> _WORK ITEM_: Each entry must appear in the answer exactly as written.

(Extracted records)
>>>

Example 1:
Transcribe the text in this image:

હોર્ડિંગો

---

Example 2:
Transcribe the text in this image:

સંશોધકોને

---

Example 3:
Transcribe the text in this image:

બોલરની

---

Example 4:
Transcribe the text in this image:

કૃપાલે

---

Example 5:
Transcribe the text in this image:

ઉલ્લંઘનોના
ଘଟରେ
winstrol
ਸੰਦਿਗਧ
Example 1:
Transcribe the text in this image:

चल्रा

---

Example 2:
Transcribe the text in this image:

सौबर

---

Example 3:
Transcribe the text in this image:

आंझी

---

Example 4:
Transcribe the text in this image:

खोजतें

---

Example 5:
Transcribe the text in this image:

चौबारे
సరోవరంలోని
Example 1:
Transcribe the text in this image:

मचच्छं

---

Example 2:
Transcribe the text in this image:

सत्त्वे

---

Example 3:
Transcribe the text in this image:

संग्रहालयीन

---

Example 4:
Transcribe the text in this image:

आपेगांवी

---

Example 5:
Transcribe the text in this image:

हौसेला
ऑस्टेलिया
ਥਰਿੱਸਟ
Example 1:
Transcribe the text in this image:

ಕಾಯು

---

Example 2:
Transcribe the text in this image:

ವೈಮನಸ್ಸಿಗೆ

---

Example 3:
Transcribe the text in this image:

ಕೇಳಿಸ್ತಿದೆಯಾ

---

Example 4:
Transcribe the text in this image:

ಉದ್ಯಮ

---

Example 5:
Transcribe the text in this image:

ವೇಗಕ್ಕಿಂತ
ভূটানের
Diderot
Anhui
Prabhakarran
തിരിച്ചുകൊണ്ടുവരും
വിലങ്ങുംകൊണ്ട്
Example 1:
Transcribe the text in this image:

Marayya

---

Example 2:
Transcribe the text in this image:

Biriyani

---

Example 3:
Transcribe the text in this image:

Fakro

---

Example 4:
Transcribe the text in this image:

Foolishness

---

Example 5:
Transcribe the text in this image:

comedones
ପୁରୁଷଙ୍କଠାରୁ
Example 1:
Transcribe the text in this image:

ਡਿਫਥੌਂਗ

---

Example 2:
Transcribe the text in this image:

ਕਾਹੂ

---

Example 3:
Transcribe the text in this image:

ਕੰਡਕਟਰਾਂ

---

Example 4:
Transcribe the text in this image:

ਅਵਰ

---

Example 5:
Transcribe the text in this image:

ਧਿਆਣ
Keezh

<<<

> _WRITTEN RESPONSE_:
Example 1:
Transcribe the text in this image:

હોર્ડિંગો

---

Example 2:
Transcribe the text in this image:

સંશોધકોને

---

Example 3:
Transcribe the text in this image:

બોલરની

---

Example 4:
Transcribe the text in this image:

કૃપાલે

---

Example 5:
Transcribe the text in this image:

ઉલ્લંઘનોના
ଘଟରେ
winstrol
ਸੰਦਿਗਧ
Example 1:
Transcribe the text in this image:

चल्रा

---

Example 2:
Transcribe the text in this image:

सौबर

---

Example 3:
Transcribe the text in this image:

आंझी

---

Example 4:
Transcribe the text in this image:

खोजतें

---

Example 5:
Transcribe the text in this image:

चौबारे
సరోవరంలోని
Example 1:
Transcribe the text in this image:

मचच्छं

---

Example 2:
Transcribe the text in this image:

सत्त्वे

---

Example 3:
Transcribe the text in this image:

संग्रहालयीन

---

Example 4:
Transcribe the text in this image:

आपेगांवी

---

Example 5:
Transcribe the text in this image:

हौसेला
ऑस्टेलिया
ਥਰਿੱਸਟ
Example 1:
Transcribe the text in this image:

ಕಾಯು

---

Example 2:
Transcribe the text in this image:

ವೈಮನಸ್ಸಿಗೆ

---

Example 3:
Transcribe the text in this image:

ಕೇಳಿಸ್ತಿದೆಯಾ

---

Example 4:
Transcribe the text in this image:

ಉದ್ಯಮ

---

Example 5:
Transcribe the text in this image:

ವೇಗಕ್ಕಿಂತ
ভূটানের
Diderot
Anhui
Prabhakarran
തിരിച്ചുകൊണ്ടുവരും
വിലങ്ങുംകൊണ്ട്
Example 1:
Transcribe the text in this image:

Marayya

---

Example 2:
Transcribe the text in this image:

Biriyani

---

Example 3:
Transcribe the text in this image:

Fakro

---

Example 4:
Transcribe the text in this image:

Foolishness

---

Example 5:
Transcribe the text in this image:

comedones
ପୁରୁଷଙ୍କଠାରୁ
Example 1:
Transcribe the text in this image:

ਡਿਫਥੌਂਗ

---

Example 2:
Transcribe the text in this image:

ਕਾਹੂ

---

Example 3:
Transcribe the text in this image:

ਕੰਡਕਟਰਾਂ

---

Example 4:
Transcribe the text in this image:

ਅਵਰ

---

Example 5:
Transcribe the text in this image:

ਧਿਆਣ
Keezh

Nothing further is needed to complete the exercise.